Budget Impact analysis of the first-line treatment of Philadelphia chromosome-positive chronic myeloid leukemia (Ph+ CML) adult patients
DOI:
https://doi.org/10.7175/fe.v18i1.1318Keywords:
Tyrosine kinase inhibitors, Chronic myeloid leukemia, Budget Impact Model, Treatment-free remissionAbstract
Background: Tyrosine kinase inhibitors (TKI) have dramatically improved survival in chronic myeloid leukemia in chronic phase (CML‐CP), with a high percentage of patients reaching a major molecular response (MMR). Recently, several clinical trials demonstrated that some patients with CML-CP who achieve a sustained MMR on tyrosine kinase inhibitor (TKI) therapy can safely discontinue their therapy and attempt treatment-free remission (TFR).Objective: The aim of the study was to evaluate the clinical and economic impact of TFR in naïve patients with CML-CP who start treatment with nilotinib, imatinib or dasatinib as first-line therapy, from the perspective of the Italian National Health Service (NHS).
Methods: An Excel-based budget impact model was developed, in order to estimate the costs of the patients in first-line pharmacological treatment with CML. A specific Markov model was built, to simulate seven years of treatment with different TKIs. A systematic literature review was carried out, to identify the epidemiological and economic data, which were subsequently used to inform the model. The model considers two scenarios: 1) a Standard of Care (SoC) scenario, with the current estimated distribution of patients over the various TKI treatment, versus 2) an innovative scenario, characterized by an increase in the use of nilotinib (+28%) and generic imatinib (+35%) and a decrease in the use of dasatinib (-17%). A one-way deterministic sensitivity analysis was performed, in order to consider the variability of the results as a function of the main parameters considered in the model.

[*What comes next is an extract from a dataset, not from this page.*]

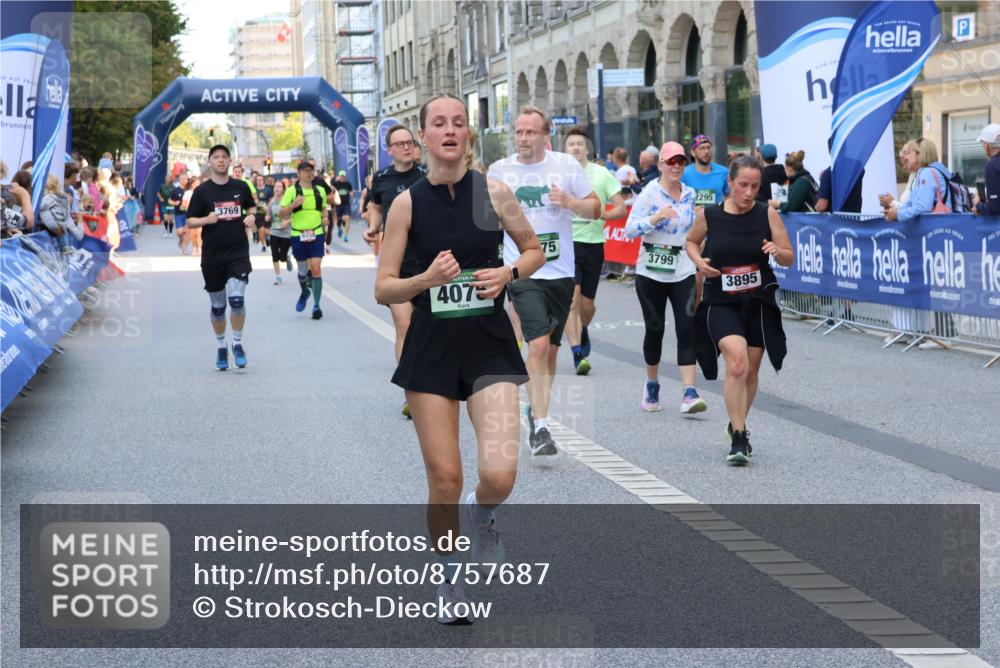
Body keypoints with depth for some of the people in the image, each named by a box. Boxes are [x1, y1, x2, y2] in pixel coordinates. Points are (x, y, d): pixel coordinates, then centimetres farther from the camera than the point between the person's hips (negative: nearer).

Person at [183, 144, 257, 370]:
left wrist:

Results: The model estimated that 775 patients with CML-CP could be treated with a TKI as first-line drug. The innovative scenario could increase TFR patients by approximately 60% and reduce the costs by more than € 30 million over 7 years. The increase in the use of nilotinib and the generic imatinib would generate a significant expenditure reduction.
Conclusions: This study demonstrates the economic effects of discontinuing TKIs in CML-CP patients. The increase in the use of nilotinib and the generic imatinib could generate an increase in the number of patients who achieve TFR, as well as an actual cost reduction.